DATA RECORDS:
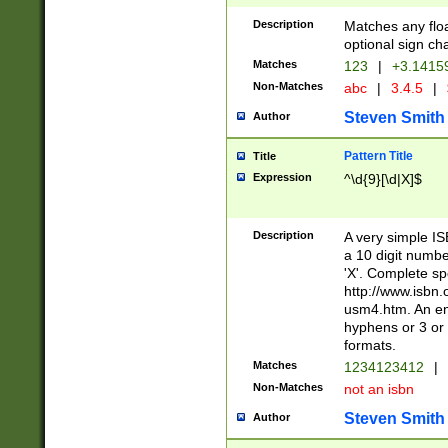
Description
Matches any floa
optional sign ch
Matches
123
|
+3.1415
Non-Matches
abc
|
3.4.5
|
Steven Smith
Author
Pattern Title
Title
Expression
^\d{9}[\d|X]$
Description
A very simple ISB
a 10 digit number
'X'. Complete sp
http://www.isbn.
usm4.htm. An en
hyphens or 3 or 
formats.
Matches
1234123412
|
Non-Matches
not an isbn
Steven Smith
Author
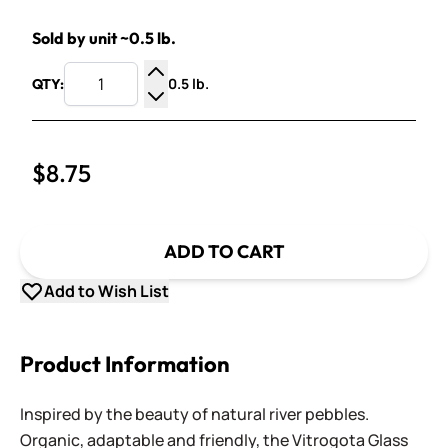
Sold by unit ~0.5 lb.
0.5 lb.
QTY:
Increase Quantity
Decrease Quantity
$8.75
ADD TO CART
Add to Wish List
Product Information
Inspired by the beauty of natural river pebbles.
Organic, adaptable and friendly, the Vitrogota Glass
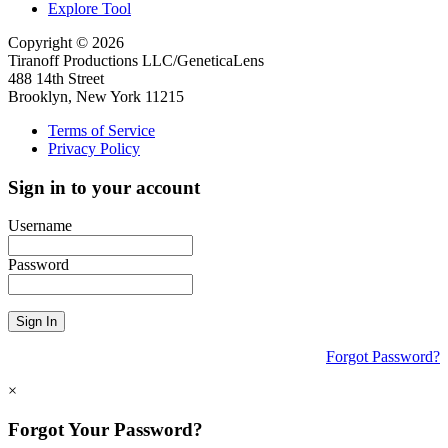
Explore Tool
Copyright © 2026
Tiranoff Productions LLC/GeneticaLens
488 14th Street
Brooklyn, New York 11215
Terms of Service
Privacy Policy
Sign in to your account
Username
Password
Sign In
Forgot Password?
×
Forgot Your Password?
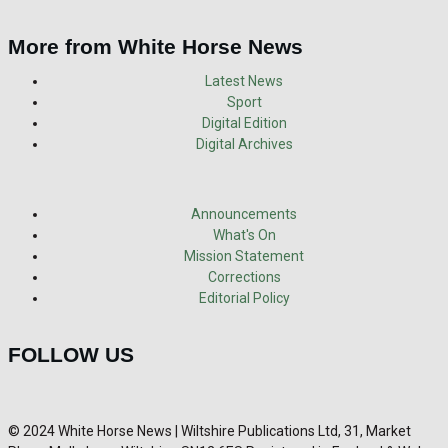
More from White Horse News
Latest News
Sport
Digital Edition
Digital Archives
Announcements
What's On
Mission Statement
Corrections
Editorial Policy
FOLLOW US
© 2024 White Horse News | Wiltshire Publications Ltd, 31, Market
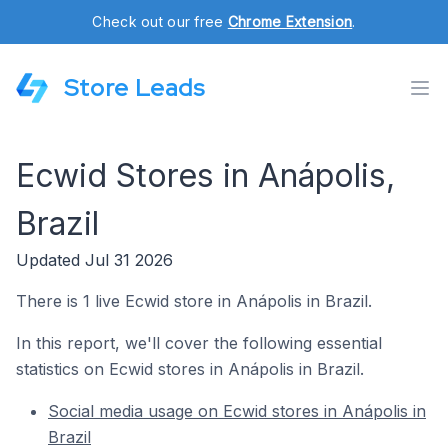
Check out our free
Chrome Extension
.
Store Leads
Ecwid Stores in Anápolis,
Brazil
Updated Jul 31 2026
There is 1 live Ecwid store in Anápolis in Brazil.
In this report, we'll cover the following essential
statistics on Ecwid stores in Anápolis in Brazil.
Social media usage on Ecwid stores in Anápolis in
Brazil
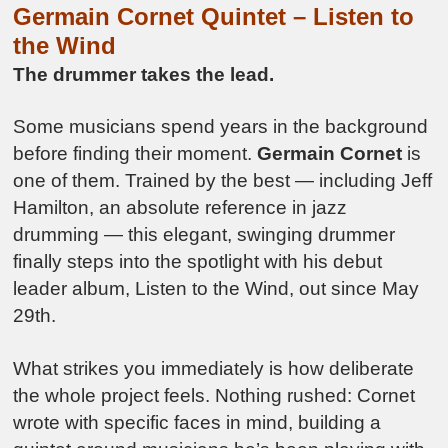
Germain Cornet Quintet –
Listen to
the Wind
The drummer takes the lead.
Some musicians spend years in the background
before finding their moment.
Germain Cornet
is
one of them. Trained by the best — including Jeff
Hamilton, an absolute reference in jazz
drumming — this elegant, swinging drummer
finally steps into the spotlight with his debut
leader album, Listen to the Wind, out since May
29th.
What strikes you immediately is how deliberate
the whole project feels. Nothing rushed: Cornet
wrote with specific faces in mind, building a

PROBLEM:
Where the material contains a line with "Ecwid", return that line.

YOUR RESPONSE:
Ecwid Stores in Anápolis,
There is 1 live Ecwid store in Anápolis in Brazil.
statistics on Ecwid stores in Anápolis in Brazil.
Social media usage on Ecwid stores in Anápolis in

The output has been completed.